The probably-best way to do this would have been to find all matches of either our mul(a, b) pattern, do() and don't(), and go through them in order while keeping track of the enabled/disabled status. The pattern would be something like pattern = r"(mul\((\d+)?,(\d+)?\)|do\(\)|don't\(\))".

I unfortunately made the mistake of trying to be clever. I wanted to reuse my find_multiplications method directly, so I thought I’d rather first remove all the “disabled” part of the code, and then I would immediately be able to get my answer. So I used a pattern pattern = r"don't\(\)((.)*?)do\(\)" to get “everything between a don't() and a do(), using the . as a RegEx wildcard to catch every character. I tried it on the example, and got the right answer, then tried it on the real data and… that didn’t work.
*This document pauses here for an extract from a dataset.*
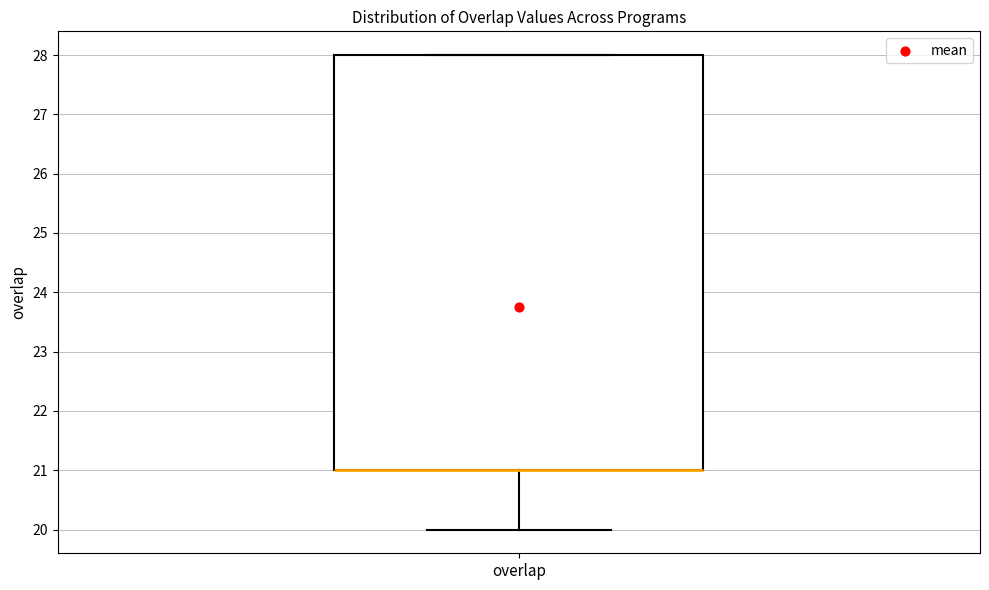

Where is the lower edge of the box for overlap on the y-axis? The values are not printed on the chart, so give them approximately, as read against the axis.

21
I overlooked two things: one, it’s possible that there is a final don't() in the code with no do() after to reactivate it. In this case, we have to remove from the don't() to the end, but this is not captured by my RegEx. That’s an easy fix: I just have to use a r"don't\(\)" pattern as a second pass, and remove the end of the code if I find a match. Two, I missed that the . wildcard captures every character except newlines. So I was actually missing a whole bunch of don't()...do() bits because they contained line breaks. There were none in the example, but there were many of these in the actual puzzle data. This is, fortunately, also an easy fix, as we can add |\n to the . in our pattern to truly capture all characters. This gives us the code filtering function to remove disabled parts:

def remove_with_pattern(pattern: str, text: str):
    """Remove everything inside a pattern"""
    
    while (match := re.search(pattern, text)) is not None:
        text = text[:match.start()] + text[match.end():]

    return text

def remove_disabled(code: str) -> str:
    pattern = r"don't\(\)((.|\n)*?)do\(\)"

    code = remove_with_pattern(pattern, code)

    # check if there is still a "don't()"
    pattern = r"don't\(\)"
    match = re.search(pattern, code)
    if match is not None:
        code = code[:match.start()]

    return code

text = remove_disabled(load_data("day3"))
multiplications = find_multiplications(text)
res = sum(m[0]*m[1] for m in multiplications)